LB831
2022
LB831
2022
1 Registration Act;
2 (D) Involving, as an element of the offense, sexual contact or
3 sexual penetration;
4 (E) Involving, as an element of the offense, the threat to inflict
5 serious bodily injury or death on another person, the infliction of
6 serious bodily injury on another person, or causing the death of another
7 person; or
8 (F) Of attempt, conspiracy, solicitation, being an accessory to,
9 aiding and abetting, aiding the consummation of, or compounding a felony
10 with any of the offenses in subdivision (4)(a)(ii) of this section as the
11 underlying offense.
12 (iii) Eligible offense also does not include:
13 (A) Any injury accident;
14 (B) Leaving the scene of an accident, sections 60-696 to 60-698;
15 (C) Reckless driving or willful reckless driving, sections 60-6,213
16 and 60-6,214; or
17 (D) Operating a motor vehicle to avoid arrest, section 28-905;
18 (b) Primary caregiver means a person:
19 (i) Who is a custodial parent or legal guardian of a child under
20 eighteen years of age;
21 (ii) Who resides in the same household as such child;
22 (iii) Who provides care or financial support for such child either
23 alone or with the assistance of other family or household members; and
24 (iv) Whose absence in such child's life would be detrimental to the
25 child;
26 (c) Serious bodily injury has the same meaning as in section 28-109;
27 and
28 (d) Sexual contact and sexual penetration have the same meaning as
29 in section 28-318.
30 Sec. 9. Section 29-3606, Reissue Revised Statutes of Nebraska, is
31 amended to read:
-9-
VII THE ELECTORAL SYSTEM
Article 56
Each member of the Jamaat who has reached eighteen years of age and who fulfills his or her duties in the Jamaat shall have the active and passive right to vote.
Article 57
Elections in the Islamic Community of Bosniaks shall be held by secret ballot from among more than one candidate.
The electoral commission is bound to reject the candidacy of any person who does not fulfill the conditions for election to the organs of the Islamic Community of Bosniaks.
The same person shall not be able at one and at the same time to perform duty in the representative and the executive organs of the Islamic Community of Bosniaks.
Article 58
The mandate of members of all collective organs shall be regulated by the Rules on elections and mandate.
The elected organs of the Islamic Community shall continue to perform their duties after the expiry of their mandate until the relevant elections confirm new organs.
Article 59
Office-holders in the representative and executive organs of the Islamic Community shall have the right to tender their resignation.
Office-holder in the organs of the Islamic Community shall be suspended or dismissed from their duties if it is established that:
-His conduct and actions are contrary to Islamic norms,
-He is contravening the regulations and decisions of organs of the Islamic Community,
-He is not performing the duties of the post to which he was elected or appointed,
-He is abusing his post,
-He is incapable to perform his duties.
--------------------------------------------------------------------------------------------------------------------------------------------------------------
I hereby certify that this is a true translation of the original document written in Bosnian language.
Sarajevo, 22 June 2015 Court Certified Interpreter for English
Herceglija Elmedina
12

* [What is being asked]: Output exactly the lines between the one containing "-He is contravening" and the final line above, both inclusive.

* [Task solution]:
-He is contravening the regulations and decisions of organs of the Islamic Community,
-He is not performing the duties of the post to which he was elected or appointed,
-He is abusing his post,
-He is incapable to perform his duties.
--------------------------------------------------------------------------------------------------------------------------------------------------------------
I hereby certify that this is a true translation of the original document written in Bosnian language.
Sarajevo, 22 June 2015 Court Certified Interpreter for English
Herceglija Elmedina
12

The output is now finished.